Records drawn from a dataset:
┏━━

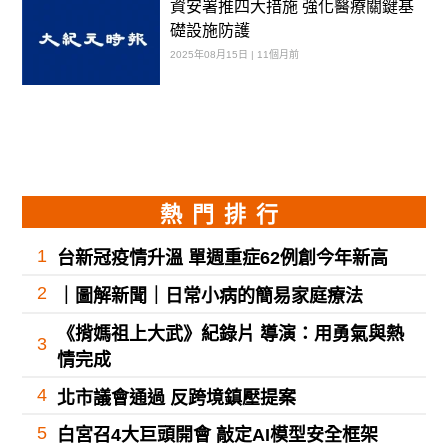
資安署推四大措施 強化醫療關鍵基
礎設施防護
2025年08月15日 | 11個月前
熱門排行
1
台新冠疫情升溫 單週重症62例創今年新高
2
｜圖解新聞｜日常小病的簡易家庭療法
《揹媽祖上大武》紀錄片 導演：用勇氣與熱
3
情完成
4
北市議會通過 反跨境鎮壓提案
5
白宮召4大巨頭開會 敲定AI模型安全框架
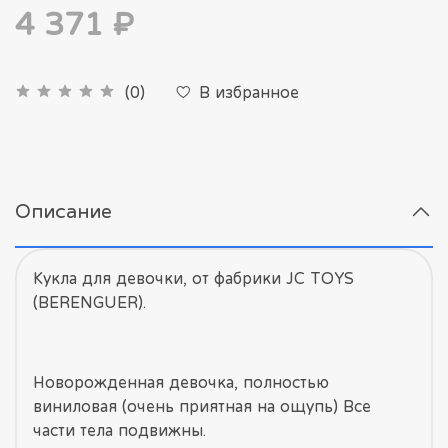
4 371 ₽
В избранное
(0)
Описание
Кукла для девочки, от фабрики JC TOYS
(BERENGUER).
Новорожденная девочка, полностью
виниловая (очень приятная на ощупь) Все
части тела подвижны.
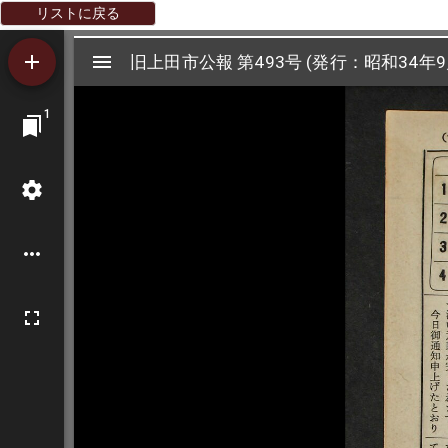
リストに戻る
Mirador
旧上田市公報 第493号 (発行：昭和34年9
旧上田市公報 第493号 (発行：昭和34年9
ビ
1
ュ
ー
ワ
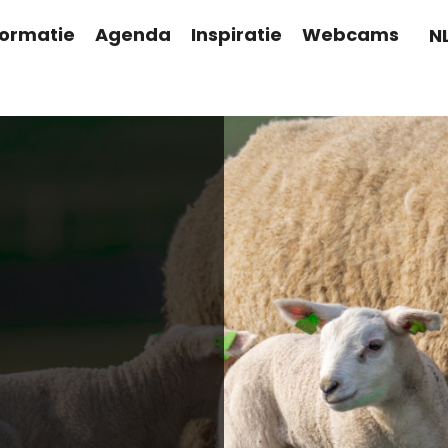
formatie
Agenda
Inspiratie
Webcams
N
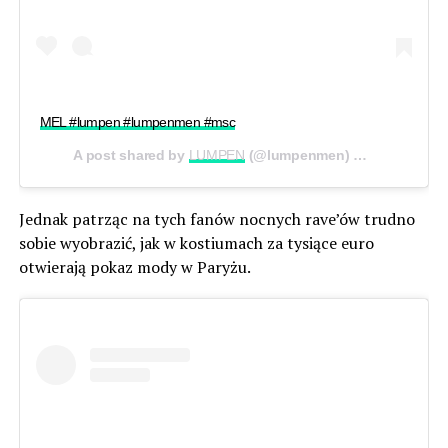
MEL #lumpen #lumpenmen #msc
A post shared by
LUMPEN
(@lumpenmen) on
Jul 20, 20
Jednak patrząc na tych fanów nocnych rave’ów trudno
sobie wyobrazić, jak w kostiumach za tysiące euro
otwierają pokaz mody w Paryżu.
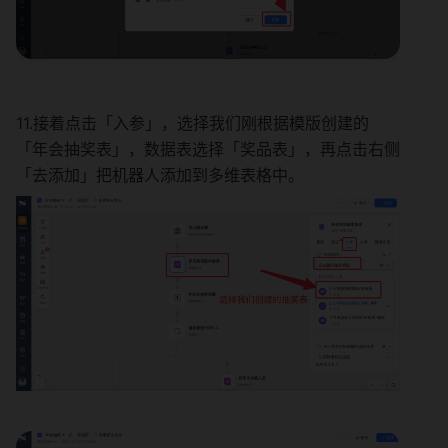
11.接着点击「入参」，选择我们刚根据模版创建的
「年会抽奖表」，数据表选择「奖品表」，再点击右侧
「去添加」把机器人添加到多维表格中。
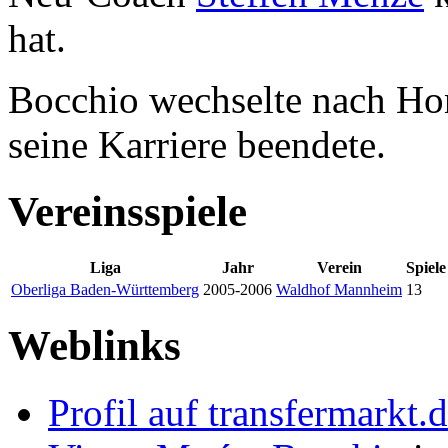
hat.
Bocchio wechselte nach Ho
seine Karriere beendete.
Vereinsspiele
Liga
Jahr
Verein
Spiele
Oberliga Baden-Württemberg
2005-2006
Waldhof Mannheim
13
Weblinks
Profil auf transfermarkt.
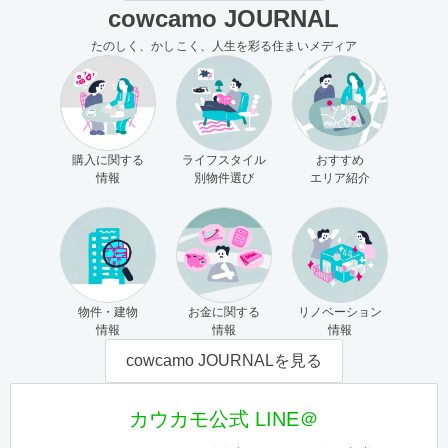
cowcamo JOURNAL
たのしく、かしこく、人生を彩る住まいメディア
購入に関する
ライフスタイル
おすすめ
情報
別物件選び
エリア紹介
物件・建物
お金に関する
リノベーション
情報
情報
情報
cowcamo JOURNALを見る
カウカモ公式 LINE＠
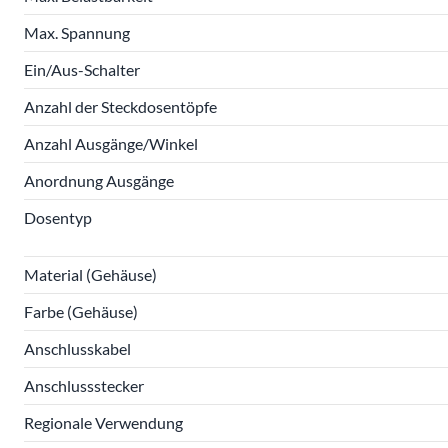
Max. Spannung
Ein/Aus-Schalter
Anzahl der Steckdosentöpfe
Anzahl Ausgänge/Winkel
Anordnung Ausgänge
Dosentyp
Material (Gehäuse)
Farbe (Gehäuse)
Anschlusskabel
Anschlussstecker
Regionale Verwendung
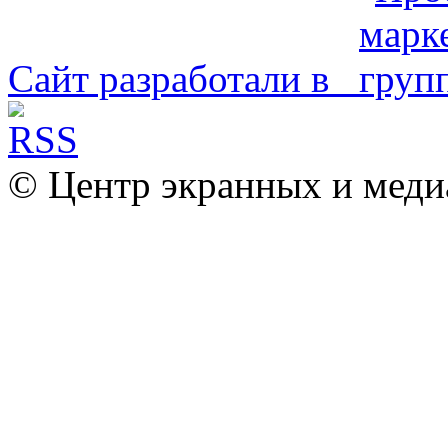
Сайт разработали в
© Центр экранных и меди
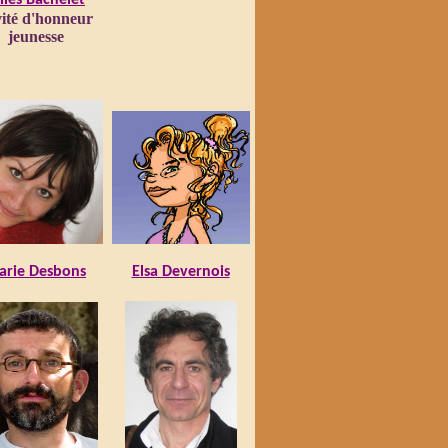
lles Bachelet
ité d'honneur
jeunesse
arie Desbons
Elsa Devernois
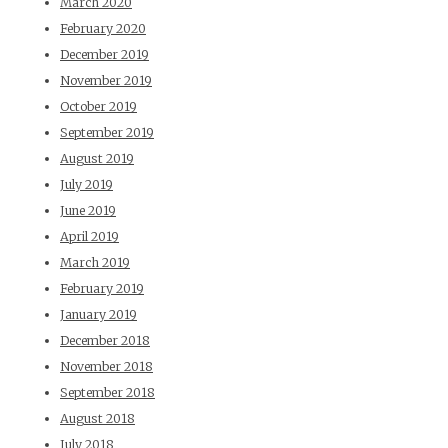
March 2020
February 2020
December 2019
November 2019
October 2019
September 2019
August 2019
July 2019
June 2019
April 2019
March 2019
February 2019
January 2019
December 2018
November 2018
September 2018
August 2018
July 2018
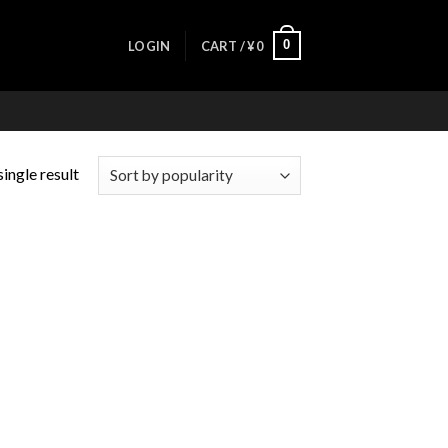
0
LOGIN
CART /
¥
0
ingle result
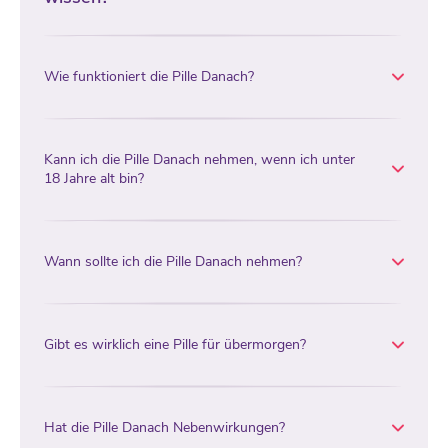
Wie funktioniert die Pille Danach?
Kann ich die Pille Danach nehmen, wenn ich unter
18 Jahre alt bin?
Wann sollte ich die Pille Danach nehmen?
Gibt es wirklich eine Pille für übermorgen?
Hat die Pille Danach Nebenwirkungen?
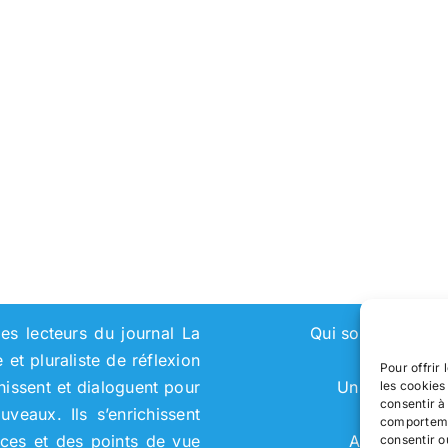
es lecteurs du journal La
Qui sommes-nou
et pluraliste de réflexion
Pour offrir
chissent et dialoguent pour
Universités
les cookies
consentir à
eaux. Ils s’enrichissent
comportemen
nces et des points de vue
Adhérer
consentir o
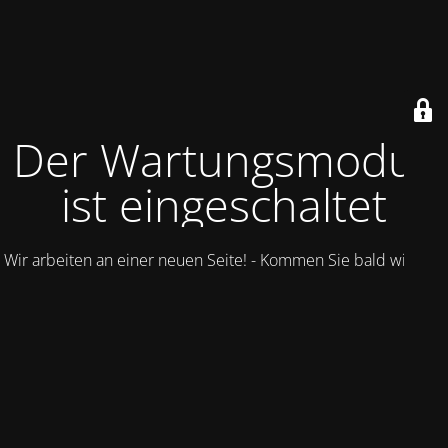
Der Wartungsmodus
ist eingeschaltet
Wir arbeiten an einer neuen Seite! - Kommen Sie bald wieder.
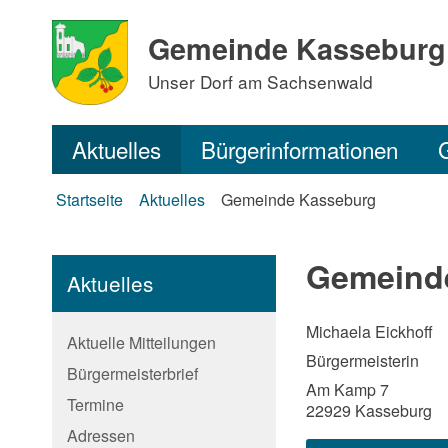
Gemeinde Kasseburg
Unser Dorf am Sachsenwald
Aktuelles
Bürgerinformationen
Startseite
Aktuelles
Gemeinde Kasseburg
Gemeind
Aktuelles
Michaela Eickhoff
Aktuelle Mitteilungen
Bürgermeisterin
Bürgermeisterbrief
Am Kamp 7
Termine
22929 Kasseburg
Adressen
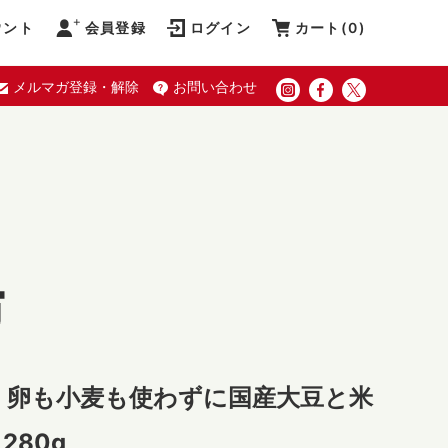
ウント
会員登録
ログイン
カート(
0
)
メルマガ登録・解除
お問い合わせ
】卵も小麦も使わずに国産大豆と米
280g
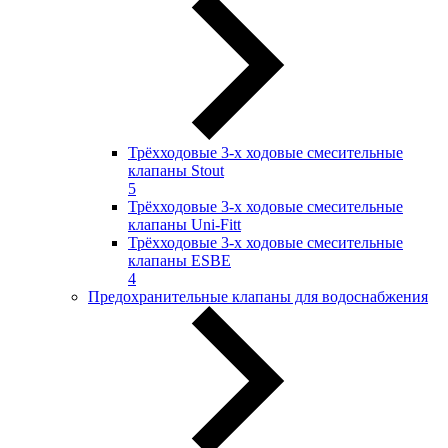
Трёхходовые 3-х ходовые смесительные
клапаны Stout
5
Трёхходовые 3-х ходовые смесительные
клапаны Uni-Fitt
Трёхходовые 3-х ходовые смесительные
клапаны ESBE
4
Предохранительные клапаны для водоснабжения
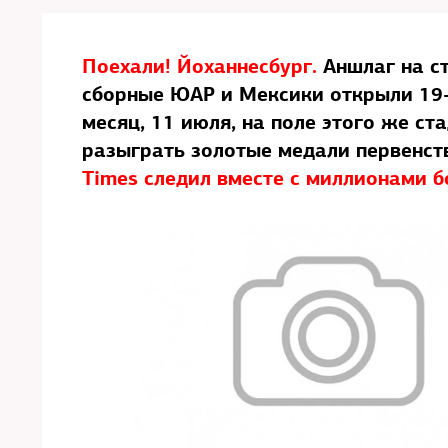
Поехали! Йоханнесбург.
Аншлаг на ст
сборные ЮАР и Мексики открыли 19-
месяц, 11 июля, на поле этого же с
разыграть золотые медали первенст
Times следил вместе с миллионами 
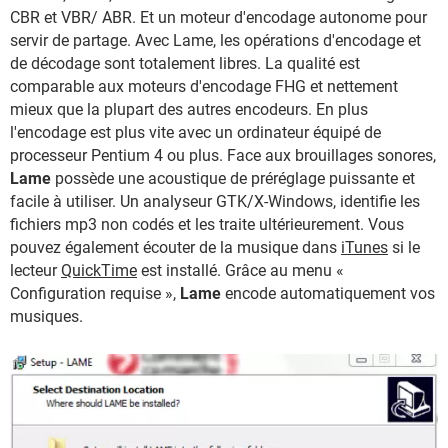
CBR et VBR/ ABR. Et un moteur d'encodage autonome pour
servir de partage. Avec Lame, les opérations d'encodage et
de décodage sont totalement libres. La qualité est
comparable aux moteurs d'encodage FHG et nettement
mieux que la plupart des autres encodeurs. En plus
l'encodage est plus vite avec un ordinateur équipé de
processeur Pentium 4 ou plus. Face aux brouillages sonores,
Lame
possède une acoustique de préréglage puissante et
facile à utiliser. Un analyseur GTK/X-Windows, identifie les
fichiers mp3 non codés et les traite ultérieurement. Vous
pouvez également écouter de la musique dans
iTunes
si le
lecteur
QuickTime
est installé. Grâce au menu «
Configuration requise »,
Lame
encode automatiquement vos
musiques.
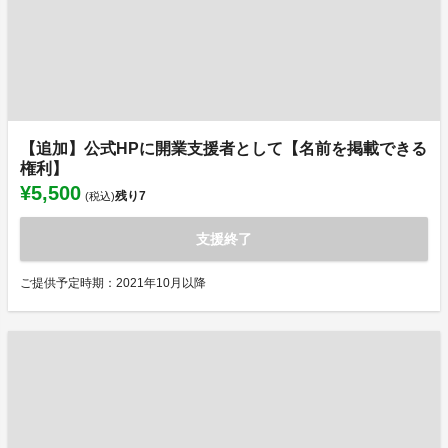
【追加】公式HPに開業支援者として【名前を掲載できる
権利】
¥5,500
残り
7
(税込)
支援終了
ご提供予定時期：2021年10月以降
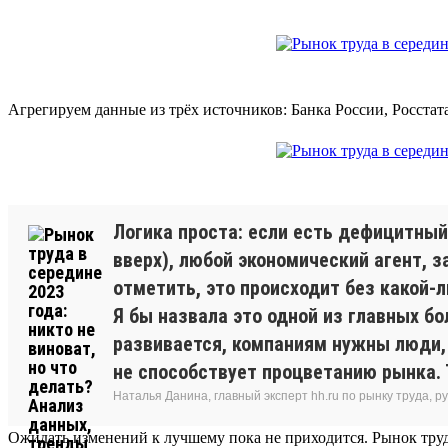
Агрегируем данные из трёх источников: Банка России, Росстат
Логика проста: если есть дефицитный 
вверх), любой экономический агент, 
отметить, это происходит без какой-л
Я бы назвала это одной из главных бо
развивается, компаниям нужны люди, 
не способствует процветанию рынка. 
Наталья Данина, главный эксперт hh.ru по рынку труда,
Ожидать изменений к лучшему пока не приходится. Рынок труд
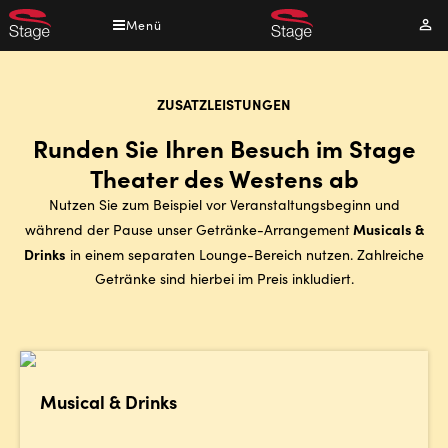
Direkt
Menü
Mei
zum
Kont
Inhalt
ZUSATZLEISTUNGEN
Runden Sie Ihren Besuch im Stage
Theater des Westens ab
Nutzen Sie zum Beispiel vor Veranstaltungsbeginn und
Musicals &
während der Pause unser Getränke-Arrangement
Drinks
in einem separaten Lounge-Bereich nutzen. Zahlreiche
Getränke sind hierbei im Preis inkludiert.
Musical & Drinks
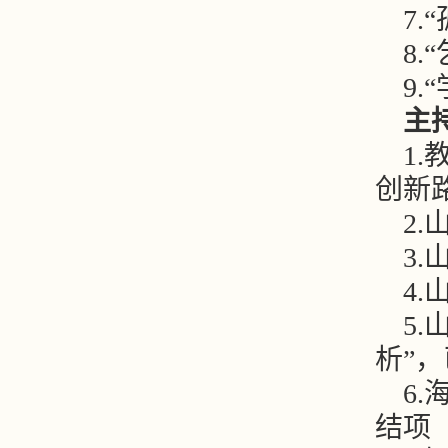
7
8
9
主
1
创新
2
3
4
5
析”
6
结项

┗━━

With the pictures left out, write out all of the data exactly.

資安署推四大措施 強化醫療關鍵基
礎設施防護
2025年08月15日 | 11個月前
熱門排行
1
台新冠疫情升溫 單週重症62例創今年新高
2
｜圖解新聞｜日常小病的簡易家庭療法
《揹媽祖上大武》紀錄片 導演：用勇氣與熱
3
情完成
4
北市議會通過 反跨境鎮壓提案
5
白宮召4大巨頭開會 敲定AI模型安全框架
4 371 ₽
В избранное
(0)
Описание
Кукла для девочки, от фабрики JC TOYS
(BERENGUER).
Новорожденная девочка, полностью
виниловая (очень приятная на ощупь) Все
части тела подвижны.
リストに戻る
Mirador
旧上田市公報 第493号 (発行：昭和34年9
旧上田市公報 第493号 (発行：昭和34年9
ビ
1
ュ
ー
ワ
formatie
Agenda
Inspiratie
Webcams
N
MEL #lumpen #lumpenmen #msc
A post shared by
LUMPEN
(@lumpenmen) on
Jul 20, 20
Jednak patrząc na tych fanów nocnych rave’ów trudno
sobie wyobrazić, jak w kostiumach za tysiące euro
otwierają pokaz mody w Paryżu.
11.接着点击「入参」，选择我们刚根据模版创建的
「年会抽奖表」，数据表选择「奖品表」，再点击右侧
「去添加」把机器人添加到多维表格中。
hat.
Bocchio wechselte nach Ho
seine Karriere beendete.
Vereinsspiele
Liga
Jahr
Verein
Spiele
Oberliga Baden-Württemberg
2005-2006
Waldhof Mannheim
13
Weblinks
Profil auf transfermarkt.
cowcamo JOURNAL
たのしく、かしこく、人生を彩る住まいメディア
購入に関する
ライフスタイル
おすすめ
情報
別物件選び
エリア紹介
物件・建物
お金に関する
リノベーション
情報
情報
情報
cowcamo JOURNALを見る
カウカモ公式 LINE＠
Max. Spannung
Ein/Aus-Schalter
Anzahl der Steckdosentöpfe
Anzahl Ausgänge/Winkel
Anordnung Ausgänge
Dosentyp
Material (Gehäuse)
Farbe (Gehäuse)
Anschlusskabel
Anschlussstecker
Regionale Verwendung
Сайт разработали в
© Центр экранных и меди
lles Bachelet
ité d'honneur
jeunesse
arie Desbons
Elsa Devernois
March 2020
February 2020
December 2019
November 2019
October 2019
September 2019
August 2019
July 2019
June 2019
April 2019
March 2019
February 2019
January 2019
December 2018
November 2018
September 2018
August 2018
July 2018
0
LOGIN
CART /
¥
0
ingle result
Wie funktioniert die Pille Danach?
Kann ich die Pille Danach nehmen, wenn ich unter
18 Jahre alt bin?
Wann sollte ich die Pille Danach nehmen?
Gibt es wirklich eine Pille für übermorgen?
Hat die Pille Danach Nebenwirkungen?
es lecteurs du journal La
Qui sommes-nou
et pluraliste de réflexion
Pour offrir
chissent et dialoguent pour
Universités
les cookies
consentir à
eaux. Ils s’enrichissent
comportemen
nces et des points de vue
Adhérer
consentir o
Der Wartungsmodus
ist eingeschaltet
Wir arbeiten an einer neuen Seite! - Kommen Sie bald wieder.
Gemeinde Kasseburg
Unser Dorf am Sachsenwald
Aktuelles
Bürgerinformationen
Startseite
Aktuelles
Gemeinde Kasseburg
Gemeind
Aktuelles
Michaela Eickhoff
Aktuelle Mitteilungen
Bürgermeisterin
Bürgermeisterbrief
Am Kamp 7
Termine
22929 Kasseburg
Adressen
ウント
会員登録
ログイン
カート(
0
)
メルマガ登録・解除
お問い合わせ
】卵も小麦も使わずに国産大豆と米
280g
Трёхходовые 3-х ходовые смесительные
клапаны Stout
5
Трёхходовые 3-х ходовые смесительные
клапаны Uni-Fitt
Трёхходовые 3-х ходовые смесительные
клапаны ESBE
4
Предохранительные клапаны для водоснабжения
Поехали! Йоханнесбург.
Аншлаг на ст
сборные ЮАР и Мексики открыли 19-
месяц, 11 июля, на поле этого же с
разыграть золотые медали первенст
Times следил вместе с миллионами 
CBR et VBR/ ABR. Et un moteur d'encodage autonome pour
servir de partage. Avec Lame, les opérations d'encodage et
de décodage sont totalement libres. La qualité est
comparable aux moteurs d'encodage FHG et nettement
mieux que la plupart des autres encodeurs. En plus
l'encodage est plus vite avec un ordinateur équipé de
processeur Pentium 4 ou plus. Face aux brouillages sonores,
Lame
possède une acoustique de préréglage puissante et
facile à utiliser. Un analyseur GTK/X-Windows, identifie les
fichiers mp3 non codés et les traite ultérieurement. Vous
pouvez également écouter de la musique dans
iTunes
si le
lecteur
QuickTime
est installé. Grâce au menu «
Configuration requise »,
Lame
encode automatiquement vos
musiques.
【追加】公式HPに開業支援者として【名前を掲載できる
権利】
¥5,500
残り
7
(税込)
支援終了
ご提供予定時期：2021年10月以降
Агрегируем данные из трёх источников: Банка России, Росстат
Логика проста: если есть дефицитный 
вверх), любой экономический агент, 
отметить, это происходит без какой-л
Я бы назвала это одной из главных бо
развивается, компаниям нужны люди, 
не способствует процветанию рынка. 
Наталья Данина, главный эксперт hh.ru по рынку труда,
Ожидать изменений к лучшему пока не приходится. Рынок труд
Direkt
Menü
Mei
zum
Kont
Inhalt
ZUSATZLEISTUNGEN
Runden Sie Ihren Besuch im Stage
Theater des Westens ab
Nutzen Sie zum Beispiel vor Veranstaltungsbeginn und
Musicals &
während der Pause unser Getränke-Arrangement
Drinks
in einem separaten Lounge-Bereich nutzen. Zahlreiche
Getränke sind hierbei im Preis inkludiert.
Musical & Drinks
7
8
9
主
1
创新
2
3
4
5
析”
6
结项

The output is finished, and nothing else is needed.